Learning about performance and interpretation in music may be the most difficult aspect of your music lessons, but it is at the heart of what it means to be a musician. If you have ever listened to a computer attempting to play a piece of music you will know that even at the best of times, barring some very careful human editing, the result is never particularly convincing. The performance sounds stiff, overly calculated, and distinctly lacking in nuance and subtlety. Of course it shouldn’t be surprising that computers today don’t perform music well and that any human performance is almost bound to be more subtle and interesting than a computer performance. The reason for this is that, well… computers aren’t intelligent, and music is extremely complex.
This doesn’t mean, of course, that performing and interpreting music should be easy for real people, even very intelligent ones. One of the things that makes music so difficult is that there are no right or wrong answers in music. It is true that there are certain conventions in music, there are aesthetic principles at work, and there are the psychological effects music has on us and the best performers and interpreters of music are able to use these in order to achieve marvellous effects, but there is no such thing as correct and incorrect when it comes to interpretation or a musical performance. And yet despite that, there seems to be performers and interpreters of music who are, without question, doing something right – that is, their performances are effective.
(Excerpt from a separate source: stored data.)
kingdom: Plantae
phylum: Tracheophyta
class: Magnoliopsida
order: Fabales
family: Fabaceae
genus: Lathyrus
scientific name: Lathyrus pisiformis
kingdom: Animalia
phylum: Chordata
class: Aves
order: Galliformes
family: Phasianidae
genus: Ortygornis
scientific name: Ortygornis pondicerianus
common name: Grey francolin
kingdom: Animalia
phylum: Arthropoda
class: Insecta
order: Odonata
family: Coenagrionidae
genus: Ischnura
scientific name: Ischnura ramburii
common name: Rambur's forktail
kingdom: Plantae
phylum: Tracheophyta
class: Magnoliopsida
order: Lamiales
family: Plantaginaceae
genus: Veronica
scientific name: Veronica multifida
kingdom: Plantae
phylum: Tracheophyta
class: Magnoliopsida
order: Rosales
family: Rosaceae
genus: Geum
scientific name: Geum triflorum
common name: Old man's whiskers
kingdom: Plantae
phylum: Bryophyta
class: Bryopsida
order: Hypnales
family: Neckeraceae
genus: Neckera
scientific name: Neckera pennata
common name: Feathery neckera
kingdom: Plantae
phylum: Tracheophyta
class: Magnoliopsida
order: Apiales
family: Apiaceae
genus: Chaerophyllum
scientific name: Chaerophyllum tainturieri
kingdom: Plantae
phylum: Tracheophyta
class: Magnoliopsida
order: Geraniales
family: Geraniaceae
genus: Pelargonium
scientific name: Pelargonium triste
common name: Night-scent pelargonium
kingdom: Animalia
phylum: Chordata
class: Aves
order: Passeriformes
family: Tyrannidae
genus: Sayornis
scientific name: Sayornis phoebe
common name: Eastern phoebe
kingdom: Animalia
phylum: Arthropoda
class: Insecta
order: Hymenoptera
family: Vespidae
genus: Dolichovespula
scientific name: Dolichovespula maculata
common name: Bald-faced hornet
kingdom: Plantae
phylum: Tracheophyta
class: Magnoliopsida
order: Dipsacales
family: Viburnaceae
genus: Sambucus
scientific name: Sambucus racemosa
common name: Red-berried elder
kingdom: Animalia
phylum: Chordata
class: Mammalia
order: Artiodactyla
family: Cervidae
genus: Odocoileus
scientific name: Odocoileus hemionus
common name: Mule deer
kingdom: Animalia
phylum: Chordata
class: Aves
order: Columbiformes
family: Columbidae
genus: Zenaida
Effective for what? Opinions will differ here but I have always felt that the purpose of music is to invoke in us, the audience, certain emotions. Most often these will be pleasant (and why shouldn’t they be?) but even emotions that would normally be undesirable in the real world are things that we seek in music. Who doesn’t enjoy listening to a really sad piece of music, and who actually enjoys being truly sad? The nature of the music being performed, the melody, rhythms, harmony, colours and textures of the music, does of course play a large part (arguably the largest part) in the overall effect of the music, but it is necessary for the performer to bring that music to life and to communicate to the audience the message of the music. Interpretation in music is no less important than interpretation in language and if you have had any experience with Google translate you will understand how important interpretation is for communicating a particular message. You may also consider the difference between the performance of a very fine actor to that of a very poor actor. What a good actor is able to do is make their performance believable. When a bad actor attempts the same, you know they are “acting” the the result is less believable. It breaks the illusion that the scene could be real and so we become disconnected from it and the effect is lost. It is no different in music.
So how is performance and interpretation taught in the music lesson? As I mentioned earlier, their are definite conventions in music and each style of music will have it’s own conventions. In Jazz for example, music is interpreted far more freely than in Classical music since it is expected that the Jazz musician will improvise based on the piece of music performed, whereas the classical performer must stick to the written notation and any interpretation must be confined to things like phrasing, rubato, and dynamics. This is why many classical performances will sound virtually identical to those who are not use to picking up the subtleties and nuance of a performance. The style of music you are learning, therefore, will have an impact on how your teacher approaches performance and interpretation, and it may be the case that teaching either performance or interpretation isn’t necessary or appropriate for a particular style of music, or type of music lesson.
If teaching performance and interpretation is on the cards, however, each teacher is likely to have their own approach. Some may teach it verbally, directing you to get louder here, softer there, don’t bob your head up and down here… etc, some may teach by demonstration, and some by directing you to great performers and interpreters, encouraging you to listen to and watch their performances. More often than not though it will be a combination of all of these.
The most important thing to remember, of course, is that when it comes to the performance and interpretation of music you must be yourself and you must remain honest. Just like a bad actor, a musician pretending to be someone else is never convincing. The music student’s task then is simply to become better at expressing them selves and to develope the tools to enable them to do just that (see the page on Practice and Technique). It takes time and patients however – and often the developed ear and eye of a good teacher to keep you on track.